CONSEIL 20 NOVEMBRE 2006

 

OBJET N° 30.01. Interpellation de M. GLINNE Ernest, Conseiller communal concernant la situation de la société coopérative immobilière « A Chacun son Logis »

Ernest GLINNE (ECOLO)

 

Texte

Madame, Messieurs,

L’intérêt communal étant concerné, je souhaite le délai de confidentialité étant depuis longtemps dépassé, interpeller sur la situation de la société coopérative immobilière « A Chacun son Logis ». La documentation nécessaire au bon entendement du Conseil communal me semble devoir comporter :

1.       les documents relatifs aux deux audits qui ont eu lieu, conclusions comprises bien entendu ;

2.       le questionnaire, réponses incluses, envoyé en fin de procédure à la tutelle ;

3.       à huis clos si nécessaire, l’explication de la rétroactivité de la décision prise à l’Assemblée générale extraordinaire du 19.09.2006 (à l’unanimité moins deux abstentions), fixant l’indemnité de la présidence au niveau du barème d’échevin de l’administration communale de Courcelles.

Même si le débat devait être reporté à une séance ultérieure, je tiens à ce que la présente demande d’interpellation soit ajoutée à l’ordre du jour du Conseil communal du 20 novembre. Je vous remercie.

Bien cordialement.

                                                                                                 Ernest GLINNE

Débat 

M. GLINNE s’inquiète des suites qui seront réservées à l’audit. Il a interrogé leCollège diverses fois et les clauses de confidentialité qu’on lui a imposées en son temps ont disparu en suite des élections à l’assemblée générale du 18.09. Un seul point a été débattu à savoir la fixation du traitement de la Présidence. Il faut pour permettre un débat approfondi des éléments probants, les 2 audits et surtout les conclusions. Le texte que la société a transmis à son autorité de tutelle induit une incidence pécuniaire et rétroactive de la décision du 18.09. Ce n’est pas ce soir que l’on peut en parler puisque l’on ne possède aucun de ces éléments. M. GLINNE propose qu’une Commission puisse examiner l’ensemble sereinement.

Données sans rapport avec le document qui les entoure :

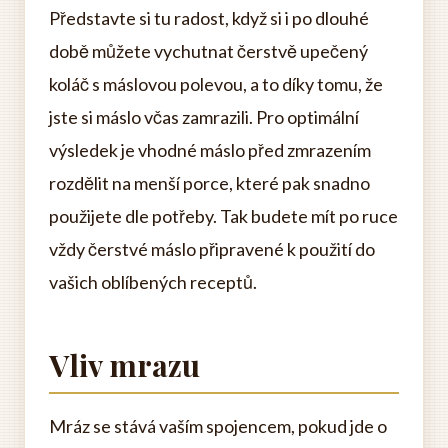
Představte si tu radost, když si i po dlouhé
době můžete vychutnat čerstvě upečený
koláč s máslovou polevou, a to díky tomu, že
jste si máslo včas zamrazili. Pro optimální
výsledek je vhodné máslo před zmrazením
rozdělit na menší porce, které pak snadno
použijete dle potřeby. Tak budete mít po ruce
vždy čerstvé máslo připravené k použití do
vašich oblíbených receptů.
Vliv mrazu
Mráz se stává vaším spojencem, pokud jde o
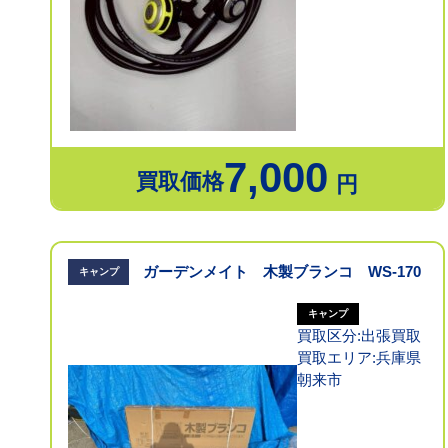
7,000
買取価格
円
ガーデンメイト 木製ブランコ WS-170
キャンプ
キャンプ
買取区分:出張買取
買取エリア:兵庫県
朝来市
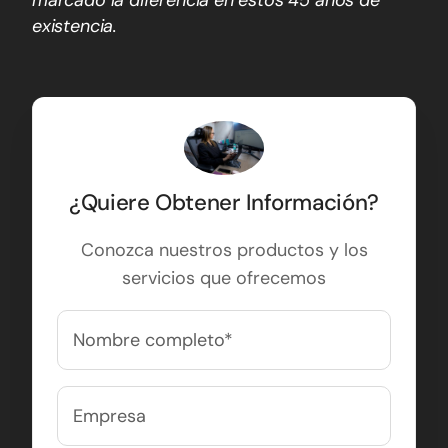
nuestro soporte técnico a nivel nacional, han
marcado la diferencia en estos 45 años de
existencia.
¿Quiere Obtener Información?
Conozca nuestros productos y los
servicios que ofrecemos
Nombre
completo
(Obligatorio)
Nombre
Empresa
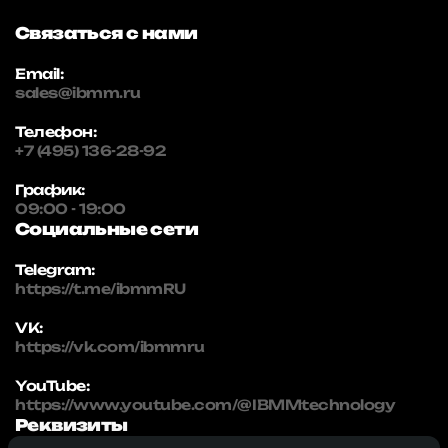
Связаться с нами
Email:
sales@ibmm.ru
Телефон:
+7 (495) 136-28-92
График:
09:00 - 19:00
Социальные сети
Telegram:
https://t.me/ibmmRU
VK:
https://vk.com/ibmmru
YouTube:
https://www.youtube.com/@IBMMtechnology
Реквизиты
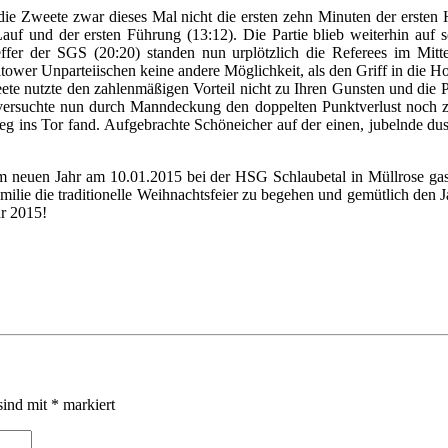
die Zweete zwar dieses Mal nicht die ersten zehn Minuten der ersten
-Lauf und der ersten Führung (13:12). Die Partie blieb weiterhin au
effer der SGS (20:20) standen nun urplötzlich die Referees im Mi
Teltower Unparteiischen keine andere Möglichkeit, als den Griff in die
te nutzte den zahlenmäßigen Vorteil nicht zu Ihren Gunsten und die Pa
rsuchte nun durch Manndeckung den doppelten Punktverlust noch zu 
 Weg ins Tor fand. Aufgebrachte Schöneicher auf der einen, jubelnde d
m neuen Jahr am 10.01.2015 bei der HSG Schlaubetal in Müllrose gasti
lie die traditionelle Weihnachtsfeier zu begehen und gemütlich den J
hr 2015!
sind mit
*
markiert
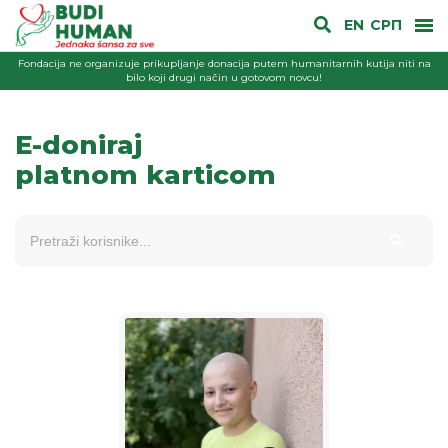
EN
СРП
Fondacija ne organizuje prikupljanje donacija putem humanitarnih kutija niti na
bilo koji drugi način u gotovom novcu!
E-doniraj
platnom karticom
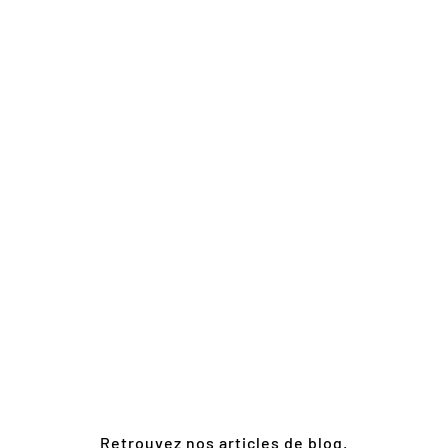
Retrouvez nos articles de blog.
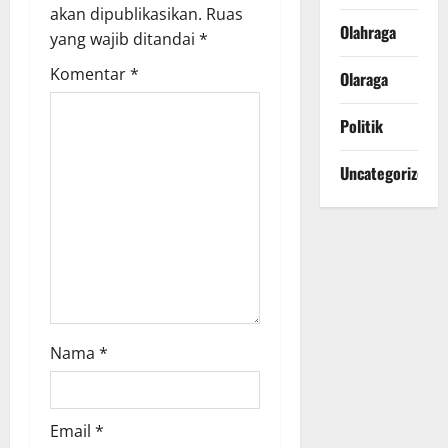
g
akan dipublikasikan.
Ruas
Olahraga
yang wajib ditandai
*
a
Komentar
*
Olaraga
t
Politik
i
Uncategorized
o
n
Nama
*
Email
*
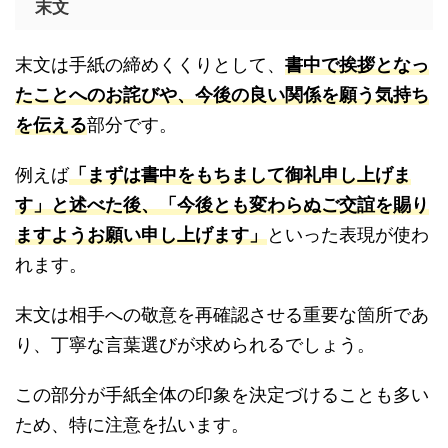
末文
末文は手紙の締めくくりとして、
書中で挨拶となっ
たことへのお詫びや、今後の良い関係を願う気持ち
を伝える
部分です。
例えば
「まずは書中をもちまして御礼申し上げま
す」と述べた後、「今後とも変わらぬご交誼を賜り
ますようお願い申し上げます」
といった表現が使わ
れます。
末文は相手への敬意を再確認させる重要な箇所であ
り、丁寧な言葉選びが求められるでしょう。
この部分が手紙全体の印象を決定づけることも多い
ため、特に注意を払います。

Mme GILBERT répète qu’à l’époque elle était tenue par un devoir de réserve. Le bourgmestre lui a écrit en date du 31 octobre en souhaitant obtenir les conclusions de l’audit. Toutefois le dernier document est daté du 25 octobre et n’a été transmis qu’à la dernière semaine d’octobre. Nous avons décidé au Comité de gestion de transmettre les derniers documents dans lesquels ont constate le non respect de procédure pour certains cahiers de charges parce que la personnel qualifié a fait défaut durant 7 mois (c’est-à-dire après le décès de M. MENDIAUX). Je ne serais plus présente à partir du 04 décembre mais je reste à la disposition du Conseil communal dans le cadre de la Commission qui se réunira au sujet de la société des Habitations sociales.